_PROBLEM REQUIREMENTS_: Two lines in the data below mark the range: the one with "micrograph demonstrates a" and the one with "is a micrograph". Return both, along with every line between them, exactly.

_Stored items_:
========================================

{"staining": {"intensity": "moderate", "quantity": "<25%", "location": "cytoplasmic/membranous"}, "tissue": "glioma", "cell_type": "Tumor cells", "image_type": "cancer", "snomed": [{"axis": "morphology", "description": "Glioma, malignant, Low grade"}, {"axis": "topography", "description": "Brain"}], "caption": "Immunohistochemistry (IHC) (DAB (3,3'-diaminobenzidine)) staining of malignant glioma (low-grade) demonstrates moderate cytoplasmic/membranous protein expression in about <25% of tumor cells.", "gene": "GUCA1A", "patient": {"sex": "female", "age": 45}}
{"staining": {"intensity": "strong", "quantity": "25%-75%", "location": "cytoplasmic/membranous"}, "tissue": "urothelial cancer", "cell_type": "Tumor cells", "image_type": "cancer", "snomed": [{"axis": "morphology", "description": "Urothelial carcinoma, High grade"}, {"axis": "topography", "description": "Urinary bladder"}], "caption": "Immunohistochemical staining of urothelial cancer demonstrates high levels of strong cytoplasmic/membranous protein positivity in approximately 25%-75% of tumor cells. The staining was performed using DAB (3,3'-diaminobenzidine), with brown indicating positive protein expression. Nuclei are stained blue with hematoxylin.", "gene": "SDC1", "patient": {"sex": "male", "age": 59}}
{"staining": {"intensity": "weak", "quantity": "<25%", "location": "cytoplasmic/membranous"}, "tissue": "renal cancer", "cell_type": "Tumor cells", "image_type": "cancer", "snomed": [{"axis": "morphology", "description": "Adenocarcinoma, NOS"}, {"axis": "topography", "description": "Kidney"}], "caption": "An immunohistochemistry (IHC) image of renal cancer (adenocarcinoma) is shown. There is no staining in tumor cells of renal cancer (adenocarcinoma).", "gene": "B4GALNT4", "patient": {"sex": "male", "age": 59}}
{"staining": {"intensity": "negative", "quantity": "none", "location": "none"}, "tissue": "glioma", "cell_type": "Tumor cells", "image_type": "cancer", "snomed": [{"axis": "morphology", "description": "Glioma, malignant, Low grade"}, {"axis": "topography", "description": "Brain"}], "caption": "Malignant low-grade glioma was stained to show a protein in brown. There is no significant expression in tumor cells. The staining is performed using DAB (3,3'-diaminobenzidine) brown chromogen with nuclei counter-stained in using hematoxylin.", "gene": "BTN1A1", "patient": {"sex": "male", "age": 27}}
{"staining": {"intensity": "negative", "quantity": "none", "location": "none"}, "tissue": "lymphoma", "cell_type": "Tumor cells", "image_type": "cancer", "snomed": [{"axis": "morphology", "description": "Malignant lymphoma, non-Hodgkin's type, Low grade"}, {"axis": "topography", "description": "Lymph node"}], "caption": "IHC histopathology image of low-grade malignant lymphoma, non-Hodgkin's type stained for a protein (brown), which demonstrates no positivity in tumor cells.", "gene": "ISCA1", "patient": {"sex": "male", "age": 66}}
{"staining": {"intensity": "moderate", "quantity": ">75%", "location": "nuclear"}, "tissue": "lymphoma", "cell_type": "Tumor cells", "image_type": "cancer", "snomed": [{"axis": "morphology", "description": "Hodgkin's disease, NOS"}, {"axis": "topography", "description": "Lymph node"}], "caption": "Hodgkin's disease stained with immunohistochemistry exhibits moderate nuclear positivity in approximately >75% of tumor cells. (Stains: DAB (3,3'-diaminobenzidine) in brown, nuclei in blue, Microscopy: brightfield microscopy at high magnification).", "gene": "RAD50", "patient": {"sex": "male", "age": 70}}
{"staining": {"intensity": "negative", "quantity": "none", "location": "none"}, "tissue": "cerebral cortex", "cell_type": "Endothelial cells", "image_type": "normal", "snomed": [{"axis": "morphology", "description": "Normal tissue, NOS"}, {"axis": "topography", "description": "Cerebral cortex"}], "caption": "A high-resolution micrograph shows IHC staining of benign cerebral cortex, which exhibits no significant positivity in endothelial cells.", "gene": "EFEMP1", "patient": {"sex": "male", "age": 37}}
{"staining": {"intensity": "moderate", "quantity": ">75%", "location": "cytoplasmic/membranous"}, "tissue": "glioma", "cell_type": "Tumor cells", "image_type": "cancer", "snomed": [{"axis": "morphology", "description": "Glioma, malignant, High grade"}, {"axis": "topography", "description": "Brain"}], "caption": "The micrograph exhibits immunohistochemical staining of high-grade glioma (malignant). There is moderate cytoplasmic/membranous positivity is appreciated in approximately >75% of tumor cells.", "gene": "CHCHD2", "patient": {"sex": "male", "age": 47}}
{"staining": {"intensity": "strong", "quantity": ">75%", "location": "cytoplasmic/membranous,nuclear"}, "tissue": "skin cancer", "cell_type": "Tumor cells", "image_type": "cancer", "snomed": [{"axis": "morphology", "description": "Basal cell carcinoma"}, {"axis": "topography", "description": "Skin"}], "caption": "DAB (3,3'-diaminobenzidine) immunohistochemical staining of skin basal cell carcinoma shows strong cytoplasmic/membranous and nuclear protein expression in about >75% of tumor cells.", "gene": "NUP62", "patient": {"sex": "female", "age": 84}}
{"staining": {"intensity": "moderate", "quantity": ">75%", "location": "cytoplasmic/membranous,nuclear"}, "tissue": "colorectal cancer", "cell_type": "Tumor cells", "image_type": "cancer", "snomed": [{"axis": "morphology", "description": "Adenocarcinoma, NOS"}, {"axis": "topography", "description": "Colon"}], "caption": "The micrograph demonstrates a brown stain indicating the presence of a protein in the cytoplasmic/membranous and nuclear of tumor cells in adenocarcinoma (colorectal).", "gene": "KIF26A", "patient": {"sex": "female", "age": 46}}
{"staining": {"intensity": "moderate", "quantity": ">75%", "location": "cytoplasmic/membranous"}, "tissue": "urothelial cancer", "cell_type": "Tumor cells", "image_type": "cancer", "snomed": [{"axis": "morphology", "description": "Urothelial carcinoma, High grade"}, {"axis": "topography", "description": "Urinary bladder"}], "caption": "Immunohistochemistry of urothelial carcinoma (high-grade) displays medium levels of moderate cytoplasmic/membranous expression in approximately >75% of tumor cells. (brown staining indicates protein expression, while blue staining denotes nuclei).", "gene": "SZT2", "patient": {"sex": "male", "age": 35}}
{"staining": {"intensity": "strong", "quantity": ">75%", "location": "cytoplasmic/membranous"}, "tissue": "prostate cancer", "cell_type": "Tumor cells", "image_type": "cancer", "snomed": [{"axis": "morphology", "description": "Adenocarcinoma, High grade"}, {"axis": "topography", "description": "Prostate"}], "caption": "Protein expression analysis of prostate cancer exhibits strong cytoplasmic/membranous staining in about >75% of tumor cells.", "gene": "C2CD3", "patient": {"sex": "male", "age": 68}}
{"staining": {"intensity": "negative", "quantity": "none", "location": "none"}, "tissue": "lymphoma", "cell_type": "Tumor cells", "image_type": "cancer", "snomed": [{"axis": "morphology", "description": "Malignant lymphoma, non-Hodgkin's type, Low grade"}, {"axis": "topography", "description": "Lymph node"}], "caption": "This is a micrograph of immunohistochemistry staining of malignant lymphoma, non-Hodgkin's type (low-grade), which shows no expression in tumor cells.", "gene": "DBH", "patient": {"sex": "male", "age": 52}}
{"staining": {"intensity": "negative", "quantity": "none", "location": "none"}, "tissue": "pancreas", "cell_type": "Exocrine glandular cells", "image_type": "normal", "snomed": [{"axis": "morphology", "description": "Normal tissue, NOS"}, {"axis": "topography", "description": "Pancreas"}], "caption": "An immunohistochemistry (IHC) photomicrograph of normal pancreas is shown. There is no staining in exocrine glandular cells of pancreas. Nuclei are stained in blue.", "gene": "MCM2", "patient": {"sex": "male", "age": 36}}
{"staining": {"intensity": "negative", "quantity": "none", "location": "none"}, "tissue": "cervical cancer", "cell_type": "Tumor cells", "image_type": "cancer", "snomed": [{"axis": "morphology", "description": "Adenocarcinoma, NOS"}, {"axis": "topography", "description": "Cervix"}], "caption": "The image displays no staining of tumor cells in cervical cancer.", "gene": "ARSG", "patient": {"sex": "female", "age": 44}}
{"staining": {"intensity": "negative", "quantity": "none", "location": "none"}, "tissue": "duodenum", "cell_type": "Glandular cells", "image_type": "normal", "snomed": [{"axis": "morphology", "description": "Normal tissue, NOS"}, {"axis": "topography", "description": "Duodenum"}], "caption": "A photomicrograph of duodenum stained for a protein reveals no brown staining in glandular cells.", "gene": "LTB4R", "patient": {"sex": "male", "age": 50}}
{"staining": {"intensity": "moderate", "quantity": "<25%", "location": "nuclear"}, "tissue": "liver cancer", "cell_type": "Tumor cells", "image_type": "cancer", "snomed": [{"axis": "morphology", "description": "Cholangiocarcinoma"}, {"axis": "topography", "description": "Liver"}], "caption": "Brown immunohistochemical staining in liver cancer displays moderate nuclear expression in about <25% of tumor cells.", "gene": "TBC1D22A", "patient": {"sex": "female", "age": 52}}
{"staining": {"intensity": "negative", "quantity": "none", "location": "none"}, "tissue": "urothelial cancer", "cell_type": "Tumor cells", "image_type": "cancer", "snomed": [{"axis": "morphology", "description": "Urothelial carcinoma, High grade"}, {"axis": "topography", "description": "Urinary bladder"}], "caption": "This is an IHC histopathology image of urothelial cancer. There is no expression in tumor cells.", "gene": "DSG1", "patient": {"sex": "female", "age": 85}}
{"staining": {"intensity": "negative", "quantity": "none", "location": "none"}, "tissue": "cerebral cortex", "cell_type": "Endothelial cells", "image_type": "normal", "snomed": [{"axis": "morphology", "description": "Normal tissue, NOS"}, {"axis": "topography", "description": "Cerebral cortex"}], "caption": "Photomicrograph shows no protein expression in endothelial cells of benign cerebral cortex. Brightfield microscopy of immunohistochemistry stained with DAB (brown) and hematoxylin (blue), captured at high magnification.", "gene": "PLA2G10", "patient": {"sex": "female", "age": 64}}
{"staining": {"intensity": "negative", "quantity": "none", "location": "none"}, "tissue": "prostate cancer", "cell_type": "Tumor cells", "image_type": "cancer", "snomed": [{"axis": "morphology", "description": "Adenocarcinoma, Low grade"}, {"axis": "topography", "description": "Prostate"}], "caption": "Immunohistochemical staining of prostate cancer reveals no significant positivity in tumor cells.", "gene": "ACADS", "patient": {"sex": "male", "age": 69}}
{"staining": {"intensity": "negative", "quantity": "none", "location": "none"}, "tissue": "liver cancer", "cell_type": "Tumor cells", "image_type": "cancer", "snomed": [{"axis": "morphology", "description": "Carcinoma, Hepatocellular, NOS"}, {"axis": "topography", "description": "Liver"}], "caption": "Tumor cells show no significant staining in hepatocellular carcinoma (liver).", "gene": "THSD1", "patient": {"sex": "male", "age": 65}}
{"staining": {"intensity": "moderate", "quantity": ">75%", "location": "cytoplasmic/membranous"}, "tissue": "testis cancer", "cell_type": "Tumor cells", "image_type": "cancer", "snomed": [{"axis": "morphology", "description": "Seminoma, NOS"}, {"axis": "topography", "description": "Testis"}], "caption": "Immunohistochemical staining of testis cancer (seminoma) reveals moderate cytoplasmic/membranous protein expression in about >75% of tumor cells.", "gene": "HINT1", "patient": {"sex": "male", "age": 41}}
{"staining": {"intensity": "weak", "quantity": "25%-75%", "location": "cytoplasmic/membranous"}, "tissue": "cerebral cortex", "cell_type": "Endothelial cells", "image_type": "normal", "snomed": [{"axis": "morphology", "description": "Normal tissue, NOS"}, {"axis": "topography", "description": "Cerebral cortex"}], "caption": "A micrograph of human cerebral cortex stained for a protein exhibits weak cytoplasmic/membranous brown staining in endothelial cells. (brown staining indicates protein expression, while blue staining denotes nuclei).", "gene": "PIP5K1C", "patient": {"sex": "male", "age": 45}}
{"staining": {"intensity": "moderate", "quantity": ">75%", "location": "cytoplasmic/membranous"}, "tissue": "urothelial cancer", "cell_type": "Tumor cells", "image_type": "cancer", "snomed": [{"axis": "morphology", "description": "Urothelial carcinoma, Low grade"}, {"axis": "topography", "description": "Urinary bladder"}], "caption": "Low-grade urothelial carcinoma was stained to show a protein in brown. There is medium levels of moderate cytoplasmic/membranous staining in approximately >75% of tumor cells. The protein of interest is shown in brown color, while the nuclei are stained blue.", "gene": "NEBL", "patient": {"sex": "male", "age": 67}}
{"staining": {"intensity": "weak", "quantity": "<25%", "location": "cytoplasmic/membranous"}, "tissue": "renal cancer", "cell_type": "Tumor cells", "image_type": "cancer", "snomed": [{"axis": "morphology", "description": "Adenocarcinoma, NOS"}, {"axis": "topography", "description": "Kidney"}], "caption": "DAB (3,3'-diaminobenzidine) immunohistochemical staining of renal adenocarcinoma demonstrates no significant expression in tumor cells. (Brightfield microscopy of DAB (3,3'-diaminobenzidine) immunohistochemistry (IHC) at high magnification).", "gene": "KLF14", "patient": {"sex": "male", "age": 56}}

========================================

_RESPONSE TO THE EXERCISE_:
{"staining": {"intensity": "moderate", "quantity": ">75%", "location": "cytoplasmic/membranous,nuclear"}, "tissue": "colorectal cancer", "cell_type": "Tumor cells", "image_type": "cancer", "snomed": [{"axis": "morphology", "description": "Adenocarcinoma, NOS"}, {"axis": "topography", "description": "Colon"}], "caption": "The micrograph demonstrates a brown stain indicating the presence of a protein in the cytoplasmic/membranous and nuclear of tumor cells in adenocarcinoma (colorectal).", "gene": "KIF26A", "patient": {"sex": "female", "age": 46}}
{"staining": {"intensity": "moderate", "quantity": ">75%", "location": "cytoplasmic/membranous"}, "tissue": "urothelial cancer", "cell_type": "Tumor cells", "image_type": "cancer", "snomed": [{"axis": "morphology", "description": "Urothelial carcinoma, High grade"}, {"axis": "topography", "description": "Urinary bladder"}], "caption": "Immunohistochemistry of urothelial carcinoma (high-grade) displays medium levels of moderate cytoplasmic/membranous expression in approximately >75% of tumor cells. (brown staining indicates protein expression, while blue staining denotes nuclei).", "gene": "SZT2", "patient": {"sex": "male", "age": 35}}
{"staining": {"intensity": "strong", "quantity": ">75%", "location": "cytoplasmic/membranous"}, "tissue": "prostate cancer", "cell_type": "Tumor cells", "image_type": "cancer", "snomed": [{"axis": "morphology", "description": "Adenocarcinoma, High grade"}, {"axis": "topography", "description": "Prostate"}], "caption": "Protein expression analysis of prostate cancer exhibits strong cytoplasmic/membranous staining in about >75% of tumor cells.", "gene": "C2CD3", "patient": {"sex": "male", "age": 68}}
{"staining": {"intensity": "negative", "quantity": "none", "location": "none"}, "tissue": "lymphoma", "cell_type": "Tumor cells", "image_type": "cancer", "snomed": [{"axis": "morphology", "description": "Malignant lymphoma, non-Hodgkin's type, Low grade"}, {"axis": "topography", "description": "Lymph node"}], "caption": "This is a micrograph of immunohistochemistry staining of malignant lymphoma, non-Hodgkin's type (low-grade), which shows no expression in tumor cells.", "gene": "DBH", "patient": {"sex": "male", "age": 52}}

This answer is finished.